The ones I do like and I'll mention them in the order I'd suggest tackling (in terms of practical usefulness and difficulty of implementation) :

1. Store password in memory with expiration
2. move storage location off the drop down and into settings (it exists to be 100% familiar for Firefox converts since the Firefox version has this in the main user interface) so we can try this and if people hate it we can always just revert later on as I have wanted to do this in the past once already.
3. One-click login, the most difficult in terms of getting it right and integrating it in a way that's smooth but could be useful if it's done correctly.

[heavensrevenge]

Have you ever tried out the profile auto-detection by domain in a profiles "siteList" before @MrTact ? BTW putting sites in the Default profile will always stay blank by design since it needs to stay generic so anything you put in the default siteList wont be applied/saved, they only apply to "custom" profiles.

[MrTact]

My intent with the "use last profile" deal was to use the profile's siteList.
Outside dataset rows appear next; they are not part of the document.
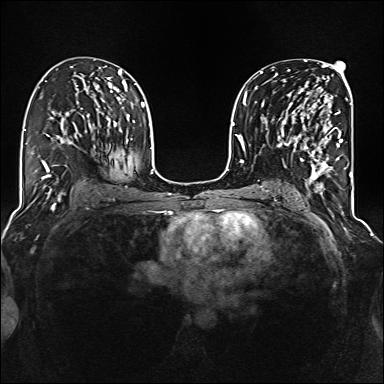
Breast MRI (dynamic contrast-enhanced), one axial slice; position 81 of 160 along the scan axis; dynamic contrast-enhanced series, time point 2 of 6 at this slice position (early post-contrast); 1.5 T; TE 2.3 ms, TR 5.2 ms; 1 mm slice thickness; 384 × 384 image matrix, field of view 320 × 320 mm. Female patient.
Outlined on this slice (semi-automatic segmentation, software-assisted and operator-edited):
- enhancing-tissue mask used for the functional tumour volume (all voxels passing the contrast-enhancement thresholds inside the analysis volume; usually the tumour): box from (x=285, y=95) to (x=343, y=177) px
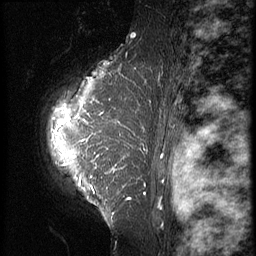
Breast MRI (dynamic contrast-enhanced), one sagittal slice. Slice 48 of 64 in the series (ordered by position). 3 images stored at this slice position (order not interpretable as contrast timing). 1.5 T. TE 4.2 ms, TR 9 ms. 2.5 mm slice thickness. 256 × 256 image matrix, field of view 180 × 180 mm. Female patient, age 39 years. From the clinical record (not read from this slice): setting: breast cancer imaged before/during neoadjuvant chemotherapy; receptor status: HER2-positive.
Structures marked on this image (semi-automatically segmented with operator editing):
- analysis volume of interest (the breast-tissue region the enhancement analysis was run in; not a lesion): box from (x=36, y=47) to (x=149, y=239) px
- tumour enhancement mask (voxels above the 140 % enhancement threshold inside the analysis volume of interest): (x=60, y=101)–(x=145, y=199)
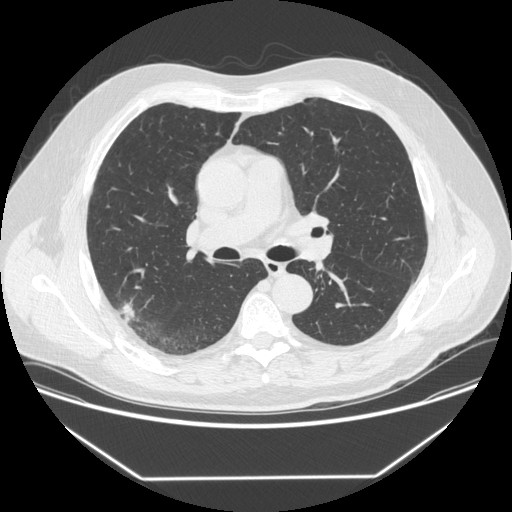
Chest CT (low-dose screening protocol), one axial image. First (baseline) screen. Lung window (W 1500 / L -600 HU). Standard (soft-tissue) reconstruction kernel (STANDARD). Slice 215 of 342 in the series. 512 × 512 image matrix. Male, age 64 years at enrolment.
Lesion marked by an expert reader, bounding box [x1, y1, x2, y2] px = [103, 299, 145, 334]. The exam's reader record, not a measurement of the box and not confirmed to be the same lesion: non-calcified nodule or mass ≥4 mm, right upper lobe, 12 × 12 mm, smooth margins, soft tissue attenuation. Lung cancer was diagnosed 92 days after this screen: adenocarcinoma, NOS, right upper lobe, poorly differentiated (G3), stage IIIB (AJCC 6th edition), 15 mm at pathology.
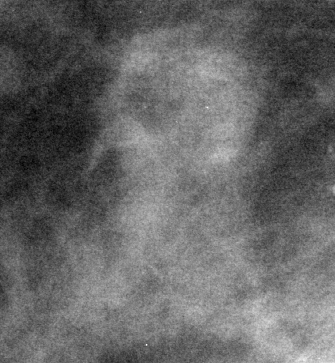
Region of interest cut from a scanned film mammogram (one marked finding); right breast; MLO view.
- Finding: mass, shape round, margins obscured; BI-RADS assessment category 3; pathology result (as recorded, not read from the image): benign.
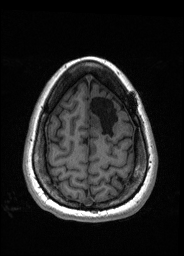
Pre-operative brain MRI before brain-tumour surgery, one axial slice; position 44 of 176 along the scan axis; T1-weighted post-contrast; 1 mm slice thickness; 184 × 256 image matrix, field of view 180 × 250 mm. Case-level facts recorded for this patient, not image findings: histopathology: Oligodendroglioma; WHO grade: 2; IDH mutation: yes.
Structures marked on this image (expert manual segmentation):
- tumour: bounding box <89,113,101,126> (left, top, right, bottom; pixels)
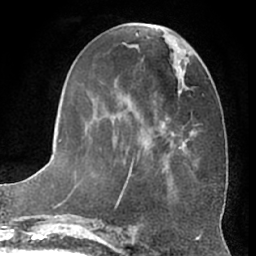
Breast MRI (dynamic contrast-enhanced), one axial slice. Position 24 of 66 along the scan axis. Cropped to one breast. Dynamic contrast-enhanced series, time point 2 of 7 at this slice position (early post-contrast). 1.5 T. TE 3 ms, TR 6.2 ms. 2.4 mm slice thickness. 256 × 256 image matrix, field of view 170 × 170 mm. Female patient.
Annotated regions visible in this slice (semi-automatically segmented with operator editing):
- enhancing-tissue mask used for the functional tumour volume (all voxels passing the contrast-enhancement thresholds inside the analysis volume; usually the tumour): bounding box [x1, y1, x2, y2] px = [69, 23, 190, 197]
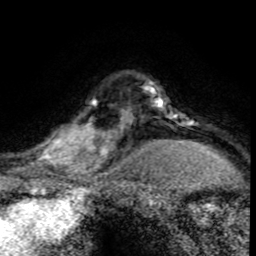
Breast MRI (dynamic contrast-enhanced), one axial slice; position 62 of 80 along the scan axis; cropped to one breast; dynamic contrast-enhanced series, time point 2 of 8 at this slice position (early post-contrast); 1.5 T; TE 4.2 ms, TR 7.1 ms; 2 mm slice thickness; 256 × 256 image matrix. Female patient.
Structures marked on this image (semi-automatically segmented with operator editing):
- enhancing-tissue mask used for the functional tumour volume (all voxels passing the contrast-enhancement thresholds inside the analysis volume; usually the tumour): bounding box [x1, y1, x2, y2] px = [30, 96, 120, 176]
I don't know what you mean by "auto detect" there -- I don't see that as an option in the settings.

I suppose saving the password hash renders it susceptible to a dictionary attack... anyway, it was last on my list for a reason :-) I will have to give the the confirmation code feature a try, though.

[heavensrevenge]

Well @MrTact if you made a Github profile and put github.com in the siteList & saved the profile(don't forget to save it), every time you activate(open) the popup while on github, that github profile should be automatically selected so all the options you've set in that custom profile will be used automatically. This website detection depends on matching the domain's URL you put in the siteList so you can be exact on which profile gets used for password generation. Hopefully you'll love it after you try it out :P

[MrTact]

Oh yeah, I actually have been using that feature since forever. It's excellent, in fact. (I believe I was overthinking what you meant by "autodetection.")

What I'm talking about is extending that. If you enable the feature from the general options screen, anytime you choose a non-default profile, we would add the current domain to the list for that profile.

[heavensrevenge]

Ah, now I know what you mean. I've tried to completely separate usage of the extension from customization of the extension, That's why theres absolutely 0 settings available in the popup in order to avoid clutter which is why the 1-click login thing may be a tad difficult in a way of separating usage & flow vs config of it.

[heavensrevenge]

Hey @MrTact, I removed the "Save Password" option in the popup. Any update on your end or if you even use my master branch anymore?

[heavensrevenge]

I have removed the "Save Password section from the popup and only have the option in the settings page in my 0.8.8 version.